Imagine if I were to collect the most infamous deeds of African Americans over the last decade — say, Michael Vick’s dog-fighting scandal and O. J. Simpson’s most recent criminal exploit — and then put a bow on it with the phrase “the decade in black America.” What if I did the same thing with Jews? Bernie Madoff, the face of Jewish America!
In Goldberg's opinion, people are practising, in his implication, a similar sort of bigotry, when they summarize a "recap of the worst financial and corporate scandals of the decade" as "the decade in capitalism." "Reducing capitalism to its alleged sins," Goldberg argues by analogy, is just as bigoted as declaring disgraced athletes of representatives of "black America" or Bernie Madoff as the embodiment of American Jews.
In capitalism's defense, Goldberg cites several samples of super-philanthropy from the likes of Warren Buffet. If bad capitalists can be considered expressions of the essence of capitalism, he suggests, can't we just as well argue that good capitalists express a more benign essence of the thing? "Capitalism doesn't just create generous wealthy people, but generous poor people, too," he notes.
Goldberg thinks it unfair that "Every good thing capitalism helps produce -- from singing careers to cures for diseases to staggering charity -- is credited to some other sphere of our lives [while] every problem with capitalism, meanwhile, is laid at her feet." It's unfair, he argues, because "the problems with capitalism -- greed, theft, etc. -- aren't capitalism's fault, they're humanity's. Socialist countries have greedy thieves, too."

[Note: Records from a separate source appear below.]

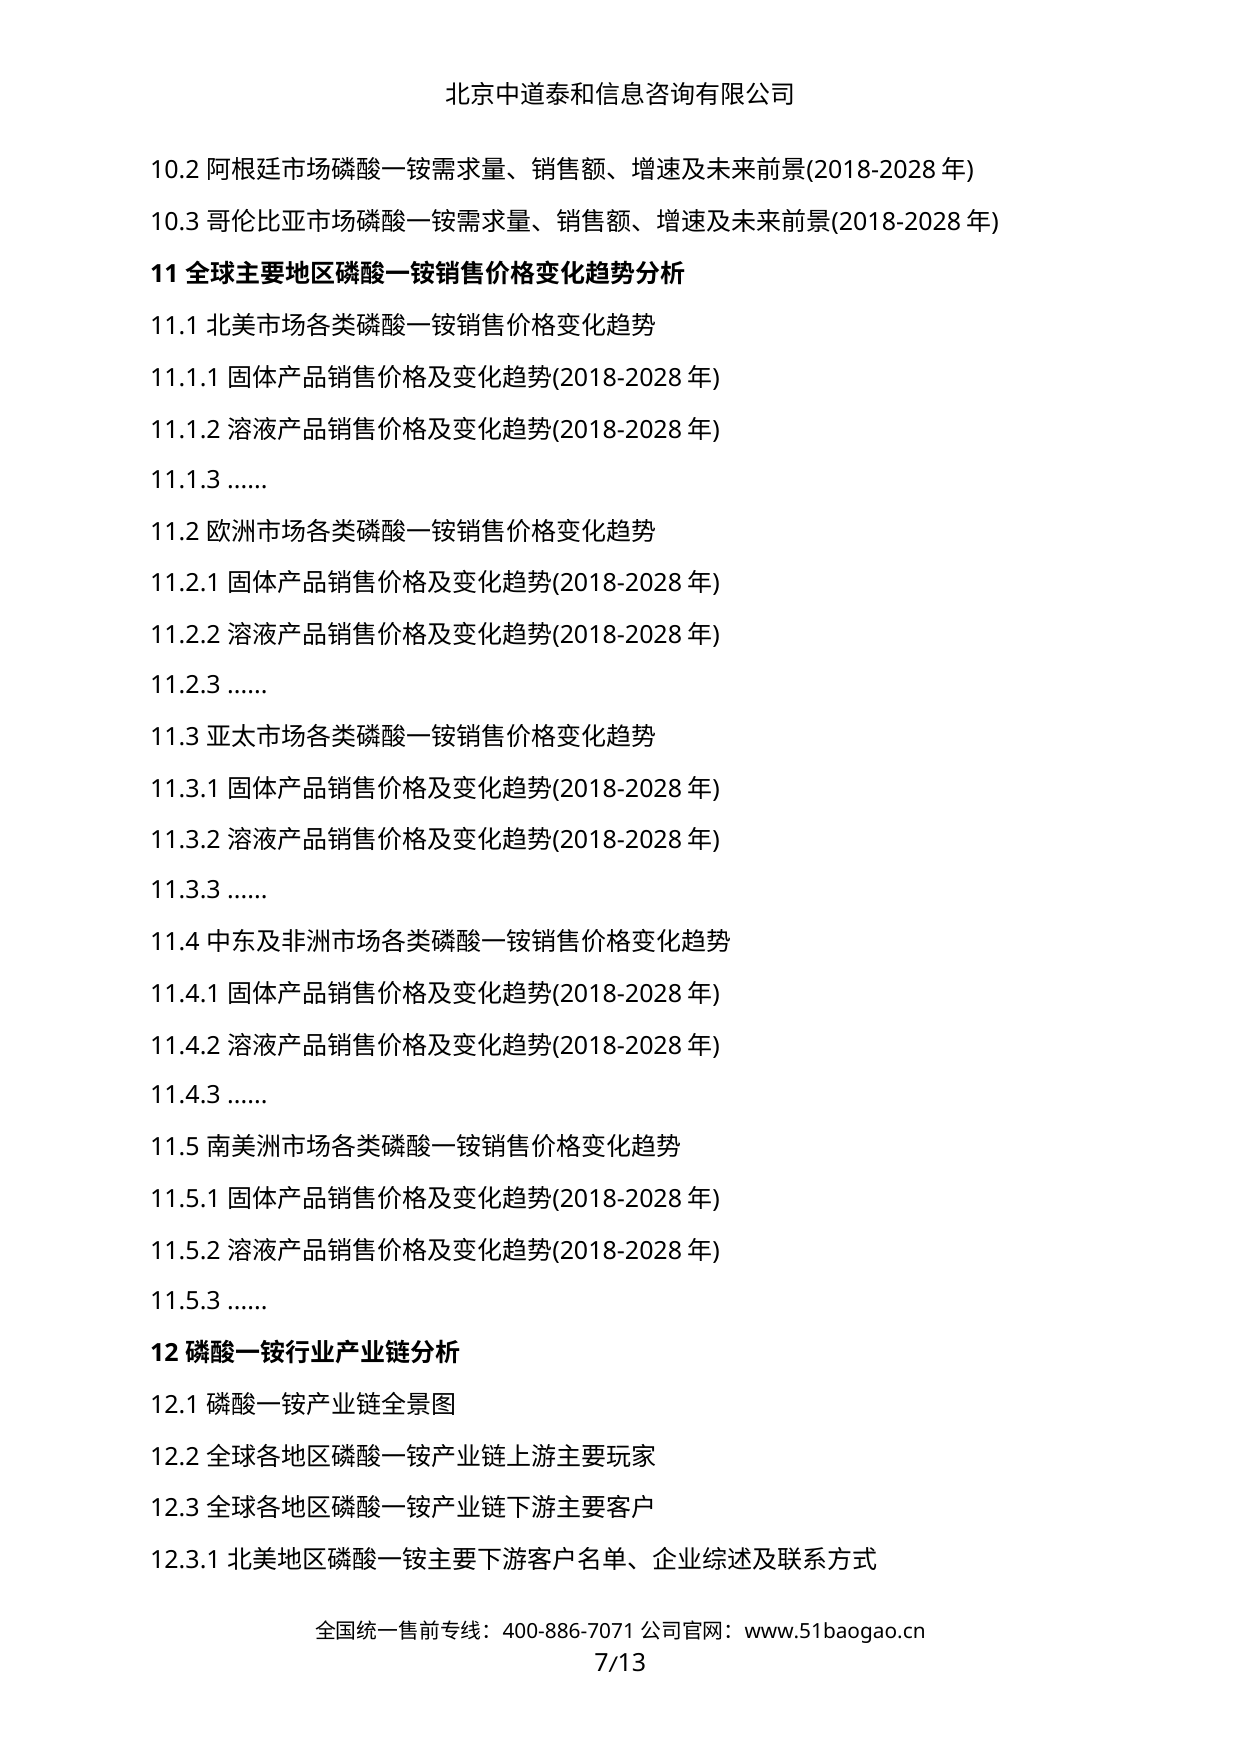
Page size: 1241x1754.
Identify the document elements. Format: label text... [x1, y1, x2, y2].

text 10.2 阿根廷市场磷酸一铵需求量、销售额、增速及未来前景(2018-2028年) [150, 150, 1090, 186]
text 11.5.3 ...... [150, 1282, 1090, 1317]
text 11.4.2 溶液产品销售价格及变化趋势(2018-2028年) [150, 1025, 1090, 1062]
text 12.2 全球各地区磷酸一铵产业链上游主要玩家 [150, 1436, 1090, 1472]
text 11.3.1 固体产品销售价格及变化趋势(2018-2028年) [150, 768, 1090, 804]
text 12.1 磷酸一铵产业链全景图 [150, 1384, 1090, 1420]
text 11.3.2 溶液产品销售价格及变化趋势(2018-2028年) [150, 820, 1090, 856]
text 11.1.2 溶液产品销售价格及变化趋势(2018-2028年) [150, 409, 1090, 446]
text 11.4.3 ...... [150, 1077, 1090, 1111]
text 11 全球主要地区磷酸一铵销售价格变化趋势分析 [150, 254, 1090, 290]
text 11.1 北美市场各类磷酸一铵销售价格变化趋势 [150, 306, 1090, 342]
text 11.2.1 固体产品销售价格及变化趋势(2018-2028年) [150, 563, 1090, 599]
text 11.3.3 ...... [150, 872, 1090, 906]
text 11.1.3 ...... [150, 461, 1090, 495]
text 12 磷酸一铵行业产业链分析 [150, 1332, 1090, 1368]
text 11.5.1 固体产品销售价格及变化趋势(2018-2028年) [150, 1179, 1090, 1215]
text 11.2.3 ...... [150, 667, 1090, 701]
text 12.3 全球各地区磷酸一铵产业链下游主要客户 [150, 1488, 1090, 1524]
text 11.4 中东及非洲市场各类磷酸一铵销售价格变化趋势 [150, 922, 1090, 958]
text 10.3 哥伦比亚市场磷酸一铵需求量、销售额、增速及未来前景(2018-2028年) [150, 202, 1090, 238]
text 11.4.1 固体产品销售价格及变化趋势(2018-2028年) [150, 973, 1090, 1010]
text 11.2.2 溶液产品销售价格及变化趋势(2018-2028年) [150, 615, 1090, 651]
text 11.2 欧洲市场各类磷酸一铵销售价格变化趋势 [150, 511, 1090, 547]
text 11.3 亚太市场各类磷酸一铵销售价格变化趋势 [150, 716, 1090, 752]
text 12.3.1 北美地区磷酸一铵主要下游客户名单、企业综述及联系方式 [150, 1540, 1090, 1576]
text 11.5.2 溶液产品销售价格及变化趋势(2018-2028年) [150, 1231, 1090, 1267]
text 11.1.1 固体产品销售价格及变化趋势(2018-2028年) [150, 357, 1090, 394]
text 11.5 南美洲市场各类磷酸一铵销售价格变化趋势 [150, 1127, 1090, 1163]
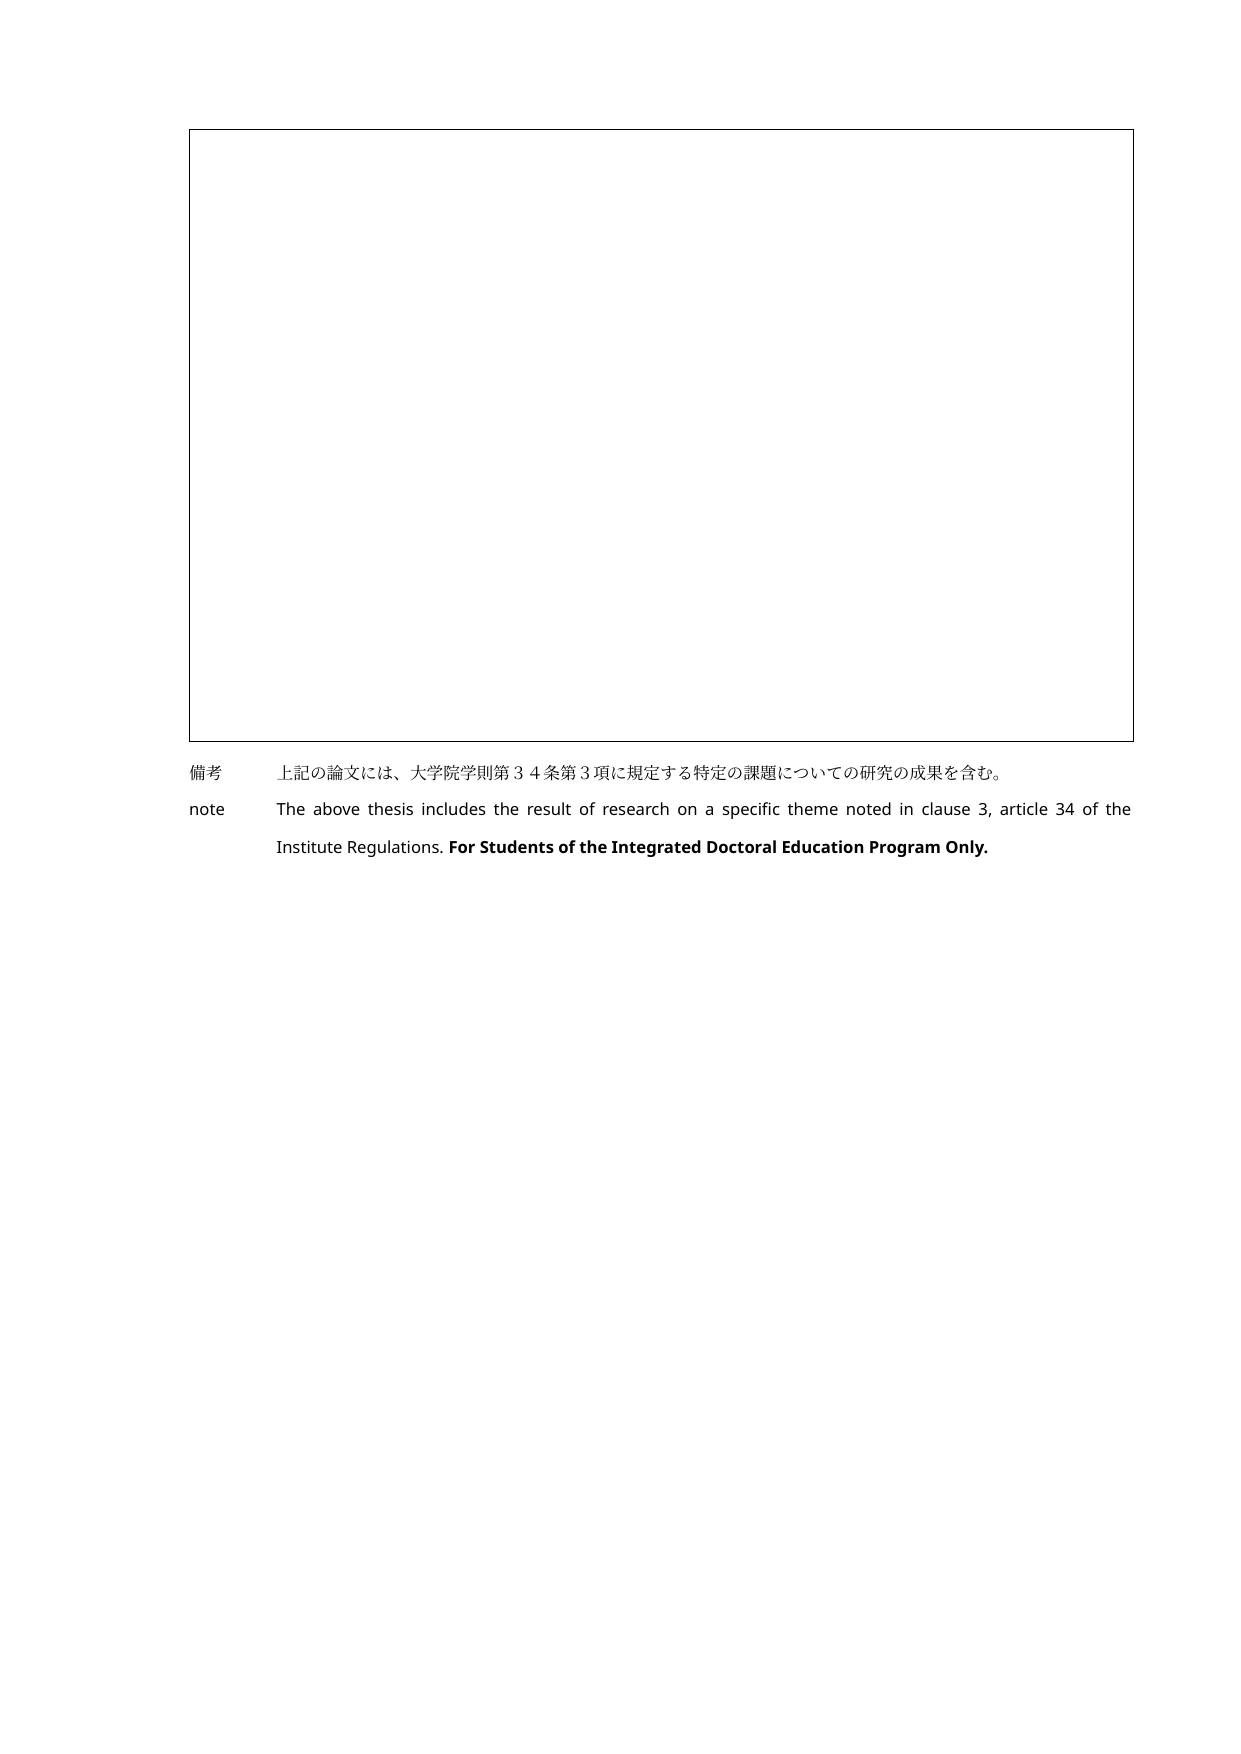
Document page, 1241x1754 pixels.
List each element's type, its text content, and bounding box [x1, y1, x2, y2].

text 備考 上記の論文には、大学院学則第３４条第３項に規定する特定の課題についての研究の成果を含む。 [189, 753, 1134, 791]
table_header [190, 130, 1133, 741]
text note The above thesis includes the result of research on a specific theme noted in clause 3, article 34 of the Institute Regulations. For Students of the Integrated Doctoral Education Program Only. [189, 791, 1134, 866]
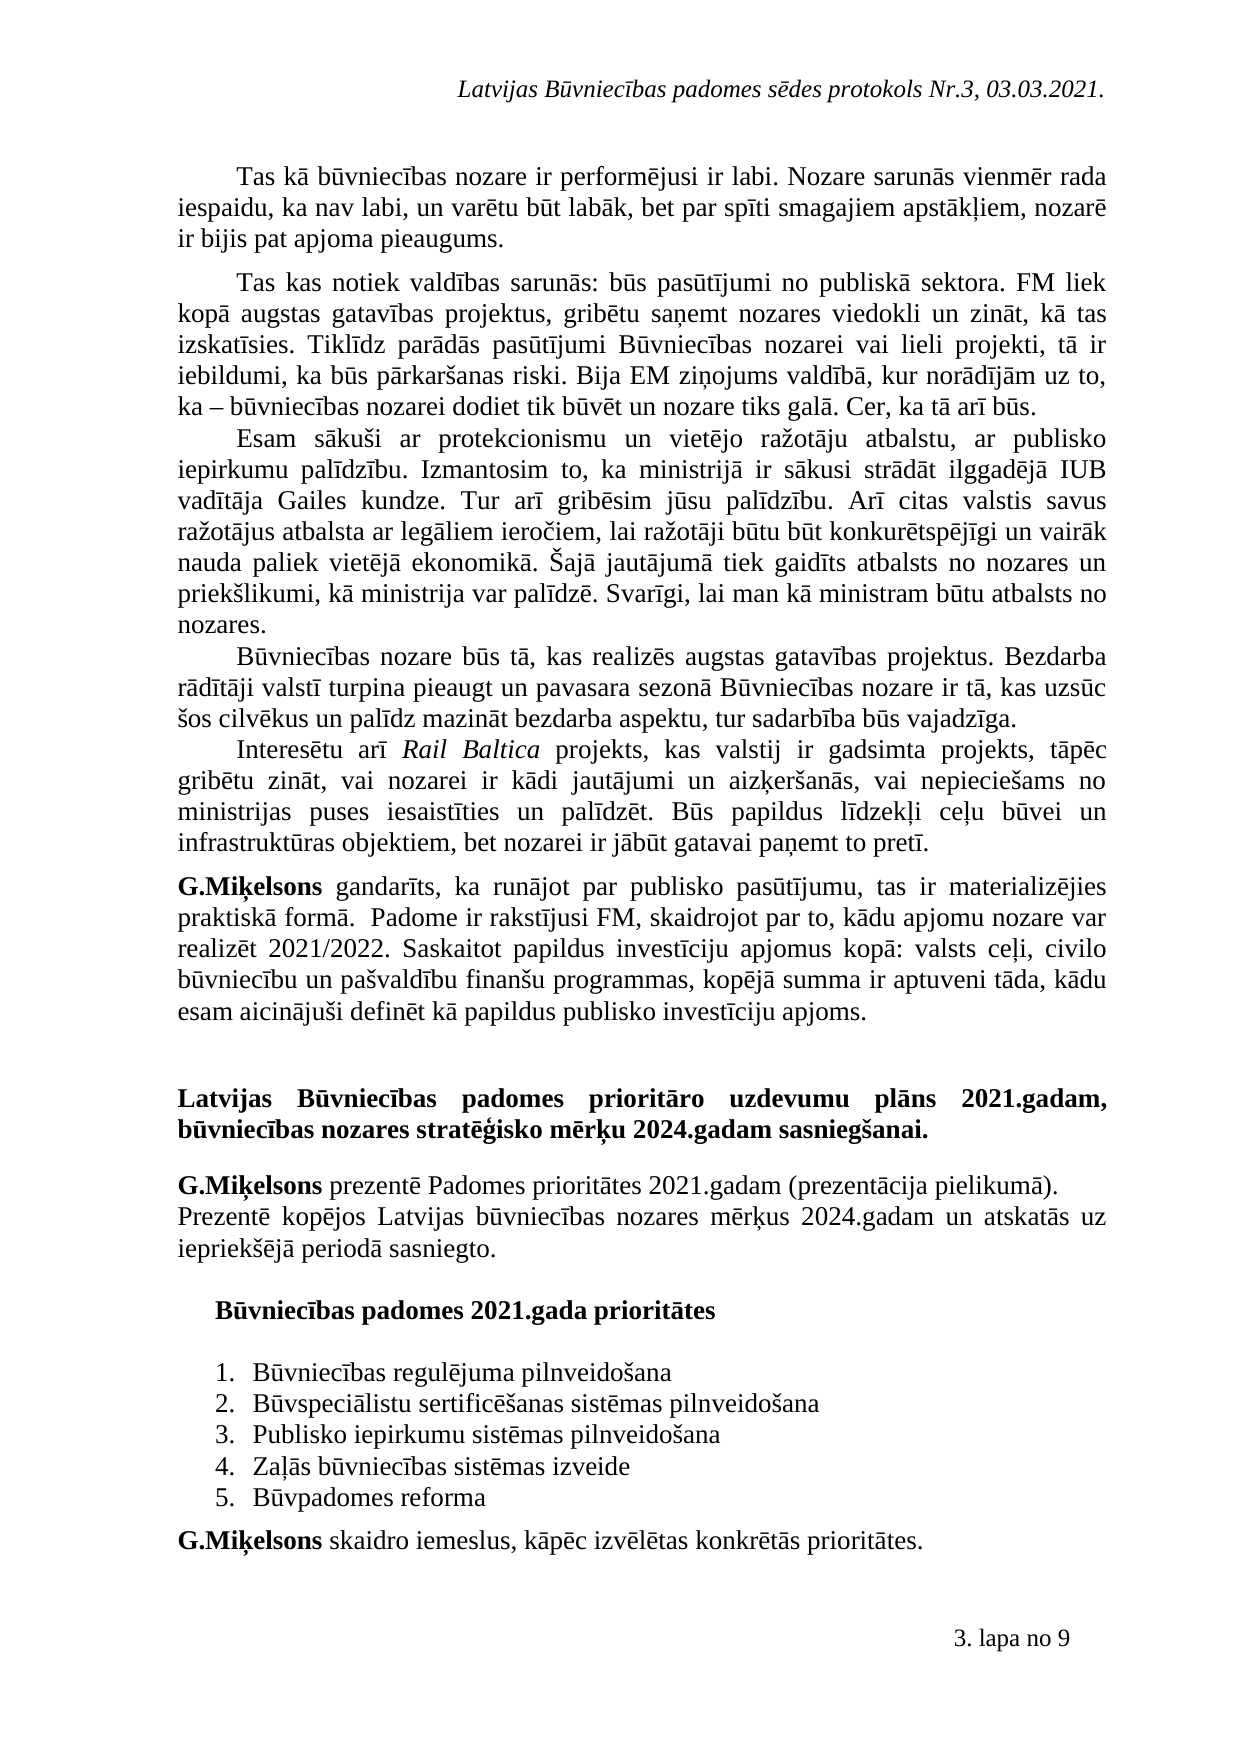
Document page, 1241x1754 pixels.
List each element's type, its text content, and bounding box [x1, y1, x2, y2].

list Būvniecības regulējuma pilnveidošana [215, 1356, 1107, 1387]
list Būvpadomes reforma [215, 1481, 1107, 1512]
list G.Miķelsons prezentē Padomes prioritātes 2021.gadam (prezentācija pielikumā). [177, 1169, 1107, 1201]
list Būvniecības padomes 2021.gada prioritātes [215, 1294, 1107, 1325]
list Publisko iepirkumu sistēmas pilnveidošana [215, 1418, 1107, 1450]
text G.Miķelsons gandarīts, ka runājot par publisko pasūtījumu, tas ir materializējies praktiskā formā. Padome ir rakstījusi FM, skaidrojot par to, kādu apjomu nozare var realizēt 2021/2022. Saskaitot papildus investīciju apjomus kopā: valsts ceļi, civilo būvniecību un pašvaldību finanšu programmas, kopējā summa ir aptuveni tāda, kādu esam aicinājuši definēt kā papildus publisko investīciju apjoms. [177, 870, 1107, 1026]
list Tas kas notiek valdības sarunās: būs pasūtījumi no publiskā sektora. FM liek kopā augstas gatavības projektus, gribētu saņemt nozares viedokli un zināt, kā tas izskatīsies. Tiklīdz parādās pasūtījumi Būvniecības nozarei vai lieli projekti, tā ir iebildumi, ka būs pārkaršanas riski. Bija EM ziņojums valdībā, kur norādījām uz to, ka – būvniecības nozarei dodiet tik būvēt un nozare tiks galā. Cer, ka tā arī būs. [177, 266, 1107, 422]
list Zaļās būvniecības sistēmas izveide [215, 1450, 1107, 1481]
list Interesētu arī Rail Baltica projekts, kas valstij ir gadsimta projekts, tāpēc gribētu zināt, vai nozarei ir kādi jautājumi un aizķeršanās, vai nepieciešams no ministrijas puses iesaistīties un palīdzēt. Būs papildus līdzekļi ceļu būvei un infrastruktūras objektiem, bet nozarei ir jābūt gatavai paņemt to pretī. [177, 733, 1107, 858]
list Būvspeciālistu sertificēšanas sistēmas pilnveidošana [215, 1387, 1107, 1418]
list Prezentē kopējos Latvijas būvniecības nozares mērķus 2024.gadam un atskatās uz iepriekšējā periodā sasniegto. [177, 1201, 1107, 1263]
text Tas kā būvniecības nozare ir performējusi ir labi. Nozare sarunās vienmēr rada iespaidu, ka nav labi, un varētu būt labāk, bet par spīti smagajiem apstākļiem, nozarē ir bijis pat apjoma pieaugums. [177, 160, 1107, 253]
text G.Miķelsons skaidro iemeslus, kāpēc izvēlētas konkrētās prioritātes. [177, 1524, 1107, 1556]
text Latvijas Būvniecības padomes prioritāro uzdevumu plāns 2021.gadam, būvniecības nozares stratēģisko mērķu 2024.gadam sasniegšanai. [177, 1082, 1107, 1144]
list Būvniecības nozare būs tā, kas realizēs augstas gatavības projektus. Bezdarba rādītāji valstī turpina pieaugt un pavasara sezonā Būvniecības nozare ir tā, kas uzsūc šos cilvēkus un palīdz mazināt bezdarba aspektu, tur sadarbība būs vajadzīga. [177, 640, 1107, 733]
list Esam sākuši ar protekcionismu un vietējo ražotāju atbalstu, ar publisko iepirkumu palīdzību. Izmantosim to, ka ministrijā ir sākusi strādāt ilggadējā IUB vadītāja Gailes kundze. Tur arī gribēsim jūsu palīdzību. Arī citas valstis savus ražotājus atbalsta ar legāliem ieročiem, lai ražotāji būtu būt konkurētspējīgi un vairāk nauda paliek vietējā ekonomikā. Šajā jautājumā tiek gaidīts atbalsts no nozares un priekšlikumi, kā ministrija var palīdzē. Svarīgi, lai man kā ministram būtu atbalsts no nozares. [177, 422, 1107, 640]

That last bit is a valid point, as history proves. But Goldberg doesn't quite prove his case because he never really attempts to define what he considers the essence of capitalism. The closest he comes is an implicit equation of capitalism with "free markets" which are themselves in disrepute "particularly by the people running Washington." Goldberg may not have thought it necessary to spell out the definition of capitalism in an opinion column, but more likely he buys into notion that capitalism is synonymous with "freedom" and can thus be defined negatively by the absence of onerous laws and regulations. He worries that more laws and regulations "won't cure what allegedly ails capitalism -- people will still steal and lie -- but they will impede everything that makes capitalism great." Again, he's right that capitalism didn't invent theft and lies. But using that truth to argue against regulating capitalism is like people arguing against gun control on the ground that people will always be violent. We can grant the point about human nature without conceding that it's therefore okay for people to own assault rifles. Likewise, the fact that people are often inclined to steal or lie should actually make us more determined to ensure that such people don't get their hands on the tools that will let them do the greatest damage to society. If Goldberg worries that that can't be done without crippling capitalism's good tendencies, his apprehension only throws the moral essence of capitalism further into question.